Locked Saint Paul Picnic Pavilions
Rick Cardenas called to find out why the small picnic pavilion at Harriet Island is padlocked shut. Parks said that all the picnic pavilions that have fences around them are padlocked shut because they don’t want people who have not paid anything to use the pavilions.

Monday, June 9, 2014

Arbor Day at Linwood-Monroe Arts Plus School

Dave had an opportunity to participate in the Arbor Day celebration at Linwood-Monroe elementary school this year. First there was a program in the gym that involved everyone pretending they were a tree with rustling leaves. The fellow in the royal blue shirt is the school Principal Bryan Bass. The 3rd grade student who won the City of Saint Paul's Arbor Day art contest was honored (we don't identify children on the blog without parental permission).

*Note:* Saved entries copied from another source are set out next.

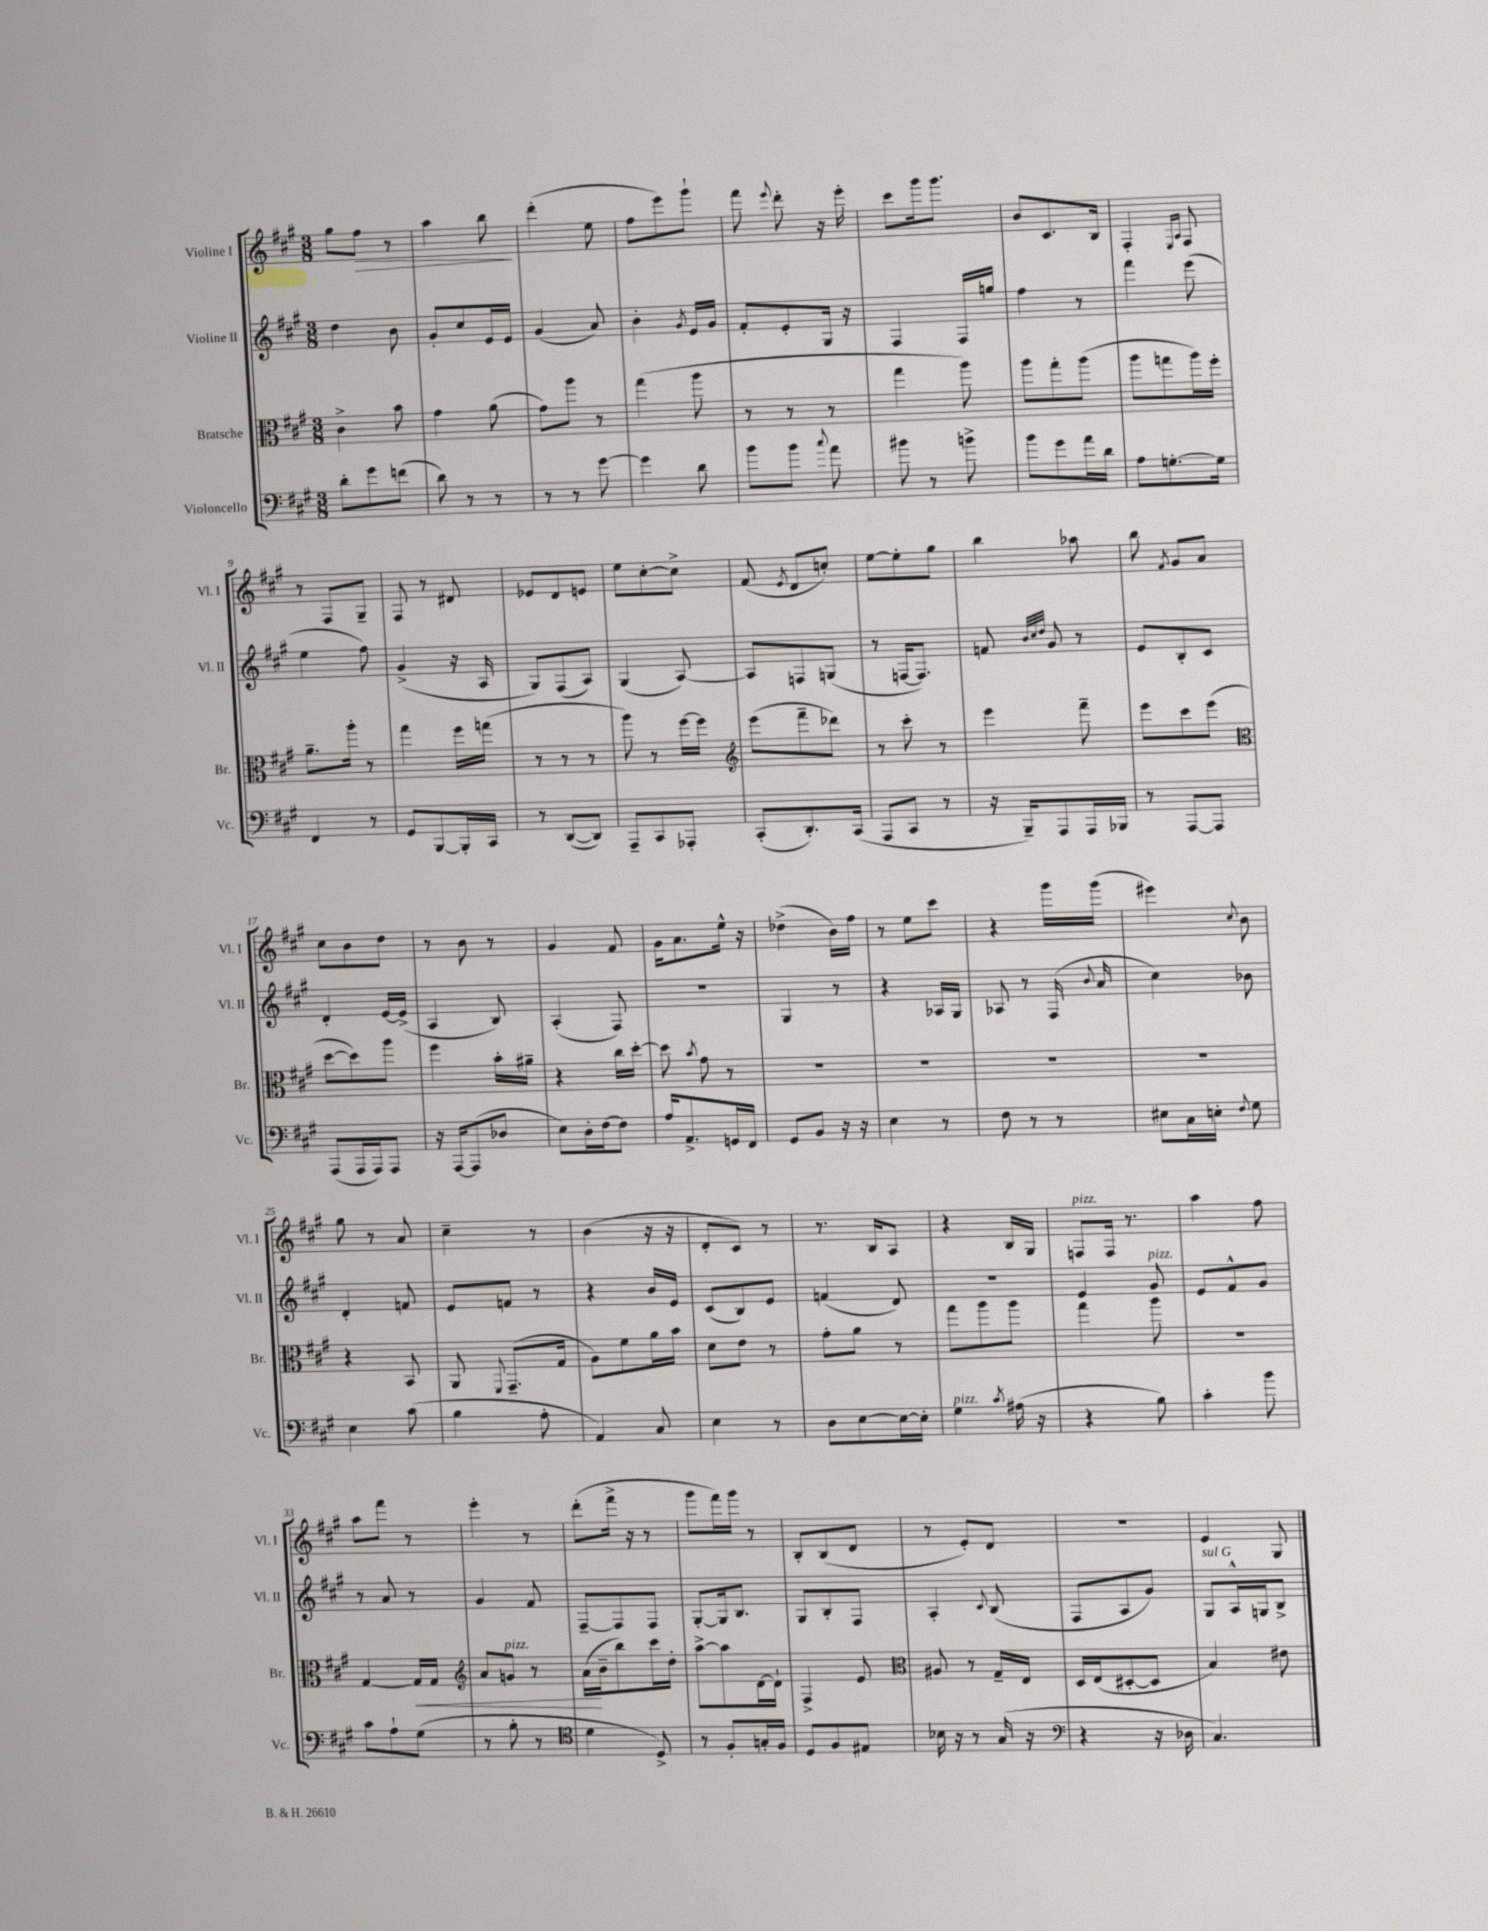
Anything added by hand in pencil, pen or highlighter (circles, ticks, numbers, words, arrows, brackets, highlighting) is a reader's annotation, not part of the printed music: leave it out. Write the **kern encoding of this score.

**kern	**kern	**kern	**kern
*staff4	*staff3	*staff2	*staff1
*clefF4	*clefC3	*clefG2	*clefG2
*k[f#c#g#]	*k[f#c#g#]	*k[f#c#g#]	*k[f#c#g#]
*M3/8	*M3/8	*M3/8	*M3/8
8d'\L	4c#^\	4dd\	8gg#\L
8g#\	.	.	8ff#\J
(8f\J	8b\	8b\	8r
=	=	=	=
8d\)	4g#\	8g#'/L	4aa\
8r	.	8cc#/	.
8r	(8a\	16e/L	8bb\
.	.	16e/JJ	.
=	=	=	=
8r	8g#\L)	(4g#/	(4ddd'\
8r	8aa\J	.	.
[8g#\	8r	8a/)	8ee\
=	=	=	=
4g#\]	(4gg#\	4b'\	8ff#\L
.	.	.	8eee\)
.	.	8qg#/	.
8d\	8aa\	16e/LL	8ggg#`\J
.	.	16g#/JJ	.
=	=	=	=
8b\L	8r	8f#'/L	8fff#\
.	.	.	8qqeee/
8b\J	8r	8e'/	8ddd'\
8qqcc#/	.	.	.
8a\	8r	16G#/Jk	16r
.	.	16r	16eee'\
=	=	=	=
8b#\	4gg#\	4F#/	8ccc#\L
8r	.	.	16ggg#\k
.	.	.	8.ggg#\J
8b^\	8aa\)	16F#/LL	.
.	.	16gg/JJ	.
=	=	=	=
8b\L	8aa\L	4ff#\	8b/L
8g#\	8gg#'\	.	8.c#/
16a\L	(8aa\J	8r	.
16d\JJ	.	.	16B/Jk
=	=	=	=
8A\L	8aa\L	4fff#\	4F#'/
[8.G'\	8gg\	.	.
.	.	.	16qqE/LL
.	.	.	16qqA/JJ
.	16aa\L)	(8eee\	8F#/
16G\]Jk	16ff#'\JJ	.	.
=	=	=	=
4FF#/	8.a~\L	4ee\	8r
.	.	.	8F#/L
.	16aa'\Jk	.	.
8r	8r	8ff#\)	8G#~/J
=	=	=	=
8GG#/L	4gg#\	(4g#^/	8F#/
[8BBB/	.	.	8r
16BBB'/]L	16ff#\LL	16r	8d#/
16CC#/JJ	(16gg\JJ	16A/	.
=	=	=	=
8r	8r	8G#/L)	8e-/L
([8DD/L	8r	(8F#/	8d/
8DD/]J)	8r	8A/J)	8e/J
=	=	=	=
8AAA~/L	8aa\)	(4G#/	8ee\L
8CC#/	8r	.	[8cc#'\
8AAA-'/J	[16ff#\LL	[8A/)	8cc#^\]J
.	16ff#\]JJ	.	.
=	=	=	=
*	*clefG2	*	*
(8CC#'/L	(8eee\L	8A/]L	(8f#/
.	.	.	8qe/
8.DD'/)	8fff#~\	8F/	8d/L
.	8ddd-\J)	(8G/J	8cc'/J)
(16CC#/Jk	.	.	.
=	=	=	=
8AAA/L	8r	8r	[8ee\L
8CC#/J	8ccc#'\	[16F/LK	8ee'\]
.	.	8.F/]J)	.
8r	8r	.	8gg#\J
=	=	=	=
16r	4eee\	8f/	4bb\
16BBB~/LK)	.	.	.
.	.	32qqb/LLL	.
.	.	32qqcc#/	.
.	.	32qqdd/JJJ	.
8AAA/	.	8g#/	.
16AAA/L	8fff#~\	8r	8aa-\
16BBB-/JJ	.	.	.
=	=	=	=
8r	8eee\L	8e/L	8bb\
.	.	.	8qf#/
[8AAA/L	8ccc#\	8B'/	8g#/L
8AAA/]J	(8eee\J	8c#/J	8a/J
=	=	=	=
*	*clefC3	*	*
(8AAA/L	[8dd\L	4d'/	8cc#\L
16AAA/L	8dd\])	.	8b\
16AAA/J)	.	.	.
8AAA/J	8aa\J	[16e/LL	8dd\J
.	.	(16e^/]JJ	.
=	=	=	=
16r	4ff#\	4A/	8r
[16AAA/LK	.	.	.
(8AAA/]	.	.	8b\
8D-/J	16b'\LL	8B/)	8r
.	16a#~\JJ	.	.
=	=	=	=
8E\L)	4r	(4A'/	4g#/
16D'\L	.	.	.
[16F#\J	.	.	.
8F#\]J	16cc#\LL	8F#/)	8f#/
.	[16dd'\JJ	.	.
=	=	=	=
16A/LK	8dd\]	4.r	16g#\LK
8.AA^/	.	.	8.a\
.	8qb/	.	.
.	8g#\	.	.
16GG/L	8r	.	16ee^^\Jk
16FF#/JJ	.	.	16r
=	=	=	=
8GG#/L	4.r	4G#/	(4dd-^\
8BB/J	.	.	.
16r	.	8r	16b\LL)
16r	.	.	16ff#\JJ
=	=	=	=
4E\	4.r	4r	8r
.	.	.	8ee\L
8r	.	16A-/LL	8ccc#\J
.	.	16G#/JJ	.
=	=	=	=
8F#\	4.r	8A-/	4r
8r	.	8r	.
8r	.	(16F#/	16ggg#\LL
.	.	8qqb/	.
.	.	16a/	(16ggg#\JJ
=	=	=	=
8E#\L	4.r	4cc#\)	4eee#\)
16C#\L	.	.	.
16E'\JJ	.	.	.
8qqF#/	.	.	8qqcc#/
8G#\	.	8b-\	8b\
=	=	=	=
4E\	4r	4d'/	8gg#\
.	.	.	8r
(8c#\	8BB/	8f/	8a/
=	=	=	=
4B\	8AA/	8e/L	4cc#~\
.	8qqFF#/	.	.
.	(8.GG#~/L	8f/J	.
8A'\	.	8r	8r
.	16G#/Jk	.	.
=	=	=	=
4AA/)	8A\L)	4r	(4b\
.	8f#\	.	.
8C#/	16a\L	16b/LL	16r
.	16b\JJ	16e/JJ	16r
=	=	=	=
4E\	8d\L	(8c#/L	8d'/L
.	8e\J	8B/)	8c#/J)
8r	8r	8e/J	8r
=	=	=	=
8D\L	8g#'\L	(4f/	8.r
[8E\	8a\J	.	.
.	.	.	16B/LK
16E\_L	8r	8d/)	8A/J
16E'\]JJ	.	.	.
=	=	=	=
4G#\	8gg#\L	4.r	4r
.	8aa\	.	.
8qc#/	.	.	.
(16A#\	8aa\J	.	16B/LL
16r	.	.	16G#/JJ
=	=	=	=
4r	4gg#\	4e/	8F/L
.	.	.	16F/Jk
.	.	.	8.r
8B\)	8aa\	8g#/	.
=	=	=	=
4c#'\	4.r	8e/L	4aa\
.	.	8f#^^/	.
8b\	.	8g#/J	8ff#\
=	=	=	=
8c#\L	[4G#/	8r	8aa\L
8A`\	.	8a/	8fff#\J
(8G#\J	16G#/]LL	8r	8r
.	16G#/JJ	.	.
=	=	=	=
*	*clefG2	*	*
8r	8a/L	4g#/	4eee'\
8B'\	8g/J	.	.
8r	8r	8f#/	8r
=	=	=	=
*clefC4	*	*	*
4d\	(16a\LL	[8F#~/L	(8ddd'\L
.	16b~\J	.	.
.	8bb\)	8F#/]	16fff#^\Jk
.	.	.	16r
8D^/)	16ccc#\L	8F#/J	8r
.	16dd'\JJ	.	.
=	=	=	=
8r	[8aa^\L	[8G#'/L	8ggg#\L
8F#'/L	8aa\]	16G#/]k	16fff#\L)
.	.	8.B/J	16ggg#\JJ
16G'/L	[16d\L	.	8r
16F#/JJ	16d`\]JJ	.	.
=	=	=	=
8D/L	4F#^/	8G#/L	8B'/L
8F#/	.	8B'/	(8B/
8E#/J	8e/	8F#/J	8d/J
=	=	=	=
*	*clefC3	*	*
16B-\	8A#/	4A'/	8r
16r	.	.	.
8r	8r	.	8e'/L)
.	.	8qqc#/	.
(16G#/	16G#~/LL	(8B/	8d/J
16r	16E/JJ	.	.
=	=	=	=
*clefF4	*	*	*
4r	16D/LL	8F#/L	4.r
.	(16E/J	.	.
.	[8D#'/	8A/	.
16r	8D#/]J	8g#/J)	.
16D-\	.	.	.
=	=	=	=
4.C#/)	4B/)	8G#/L	4e/
.	.	16A^^/L	.
.	.	16G/J	.
.	8e#\	8B^/J	8G#/
==	==	==	==
*-	*-	*-	*-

Then Dave ran into Smokey the Bear in the hallway on his way outside for the tree planting. Of course, when one runs into Smokey, one has to give him a high-five. The poster showcases the art work created by the poster winner.

Thune, Principal Bass, teachers, parents, and the 3rd grade class all re-assembled outside to plant a new tree for the school. Foresters from the City showed the children the proper way to plant a tree. The 3rd grade teacher led us in their very special Happy Birthday song because that day was the birth day of Linwood's newest tree. Then the children each got a chance (or two) to shovel dirt in around the tree, and water it in.

The poster contest art contest winner posed with Councilmember Thune, her sister, her parents, and her grandfather. She exhibited a keen artist's perspective and design aesthetic when she chose a location in front of her new tree for the photo. We are all so proud of her!

Wednesday, May 28, 2014

Antibiotics Protection Resolution

On April 9th, Councilmember Dave Thune introduced a resolution to protect antibiotics for medical treatment and to prevent antibiotics resistance. Emily Palmer and groups called Food and Water Watch and Bravely Be appeared to provide testimony about how important this effort is to save antibiotics for human medicine is to public health in general. She thanked Saint Paul for their efforts to protect antibiotics for human health.

The resolution pointed out that 80% of antibiotics sold in the USA are now used in livestock production to promote growth and disease prevention in a practice known as "non-therapeutic" use. Non-therapeutic use creates ideal conditions for the development of antibiotic resistant bacteria, and public health hazard since the 1960s. The Centers for Disease Control and Prevention reported that at least two million Americans suffer from antibiotic bacterial infections each year and 23,000 Americans die from those infections. The medical costs of antibiotic-resistant infections in just one hospital for one year have been estimated at $13 million.

The City Council unanimously passed the resolution banning non-therapeutic uses of antibiotics in livestock production.